Is anyone else feeling a bit dizzy as the markets seem to continue to climb ever upwards? For someone like myself, passively investing for years, 100% in equities across my pensions and ISA’s and forever looking forwards to a five or even ten year horizon, these should be heady times. I should be enjoying the ride, but at my back sits dark anxiety. Why? Because I’m nearing the finishing line.
In a few days I will turn 54 and the final year countdown begins toward cashing in the first slug of one of my DC pensions. This is so that I can take my 25% tax free cash from the pot before the government raids this perk as, I feel, they inevitably will at some point. This pension has, frankly, rocketed in the past 18 months. It’s not totally passive, as I have one or two managed funds within it, but I watch it growing well beyond the goal I’d set for it to achieve about three years ago, and increasingly fret about the markets undergoing a massive reversal.
I’ve lived through such things before – I invested over the dotcom boom and the 2008 crisis – stifling a yawn as the markets collapsed. For me, at that point, this was great news. My regular monthly contributions just gained me more units in the funds I was buying, and I never thought twice about converting to cash, buying gold or looking for value in property. “What goes up must come down”’ I told myself, and stuck to my “pound cost averaging” and my long term view.

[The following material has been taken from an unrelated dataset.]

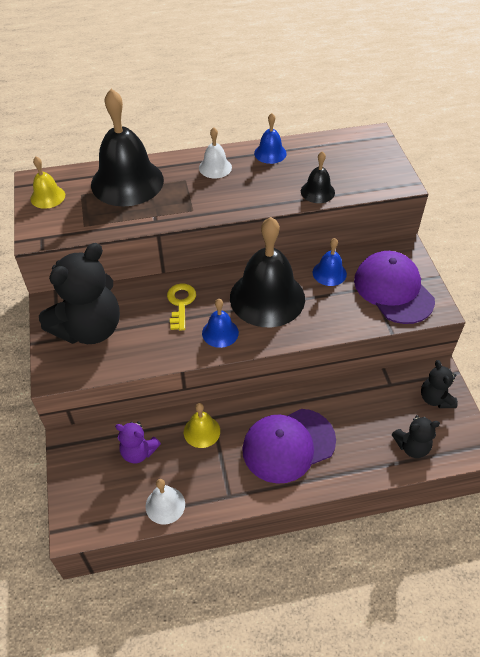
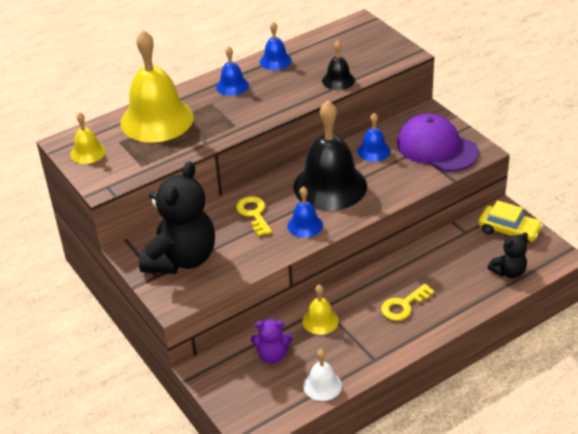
camera: 20 degrees left, 10 degrees down
black bell [91,89,164,207] -> yellow bell [120,30,194,143]
white bell [199,127,232,178] -> blue bell [216,46,249,96]
purple cap [242,409,336,484] -> yellow key [381,284,434,321]
black teddy bear [421,360,458,408] -> yellow car [478,200,543,244]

I’m not so blase now, I can tell you, and hardly a day goes by without me telling myself that the sensible thing to do right now would be to convert all those equity funds into cash or something more stable than shares. Or at least some of it. Then I could set my 25% lump sum in stone. Okay, I might lose out on some growth, but at least I won’t lose out versus my projected lump sum. After I’ve collected, I can switch the remainder of the pension back into equities while I live off the sum that I’ve cashed – which will last me five years, I reckon, so I’m back to a “safe” investing horizon on the remaining funds.

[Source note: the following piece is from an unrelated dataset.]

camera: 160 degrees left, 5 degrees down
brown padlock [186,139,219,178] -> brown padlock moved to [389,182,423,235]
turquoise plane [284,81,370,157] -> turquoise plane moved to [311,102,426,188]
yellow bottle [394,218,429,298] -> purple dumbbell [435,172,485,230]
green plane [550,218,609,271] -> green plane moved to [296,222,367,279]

As I write, I ask myself what’s stopping me doing so? I think a lot of it is that I’m frightened of change – I’ve not really altered the way I invest for over twenty years, and it’s served me very well so far. It ain’t broke, so why fix it? And I don’t really “need” that lump sum either. If the markets do collapse in the next 12 months, well, I can ride it out again. As a passive investor at heart, I’ve set my allocations, I’m following a strategy and therefore the best advice I can give myself is to “do nothing”. Stop worrying and go and do something more useful instead.
But this only gives rise to the next question: “If not now, when?” At what point am I going to relax and cash in some of my chips? I set a goal to cash that pension at 55 and I almost feel obliged to achieve it. If nothing else it might force me to look at other aspects of life that involve a bit more spending than saving because time is finite. Reaching pensionable age is a milestone that’s hard to ignore, much as you might want to tell yourself you’ve years and years left to gather the rosebuds. You haven’t.
Please forgive this “Woe is me” navel gazing. I know I’m lucky to have such problems. I can only justify submitting a post like this because I never knew that choosing to sell would be a hundred times harder than choosing to buy. It’s like in the same way that I found choosing to retire to be a lot harder (for me) than choosing to go back to work. And that was why i started to write this blog in the first place.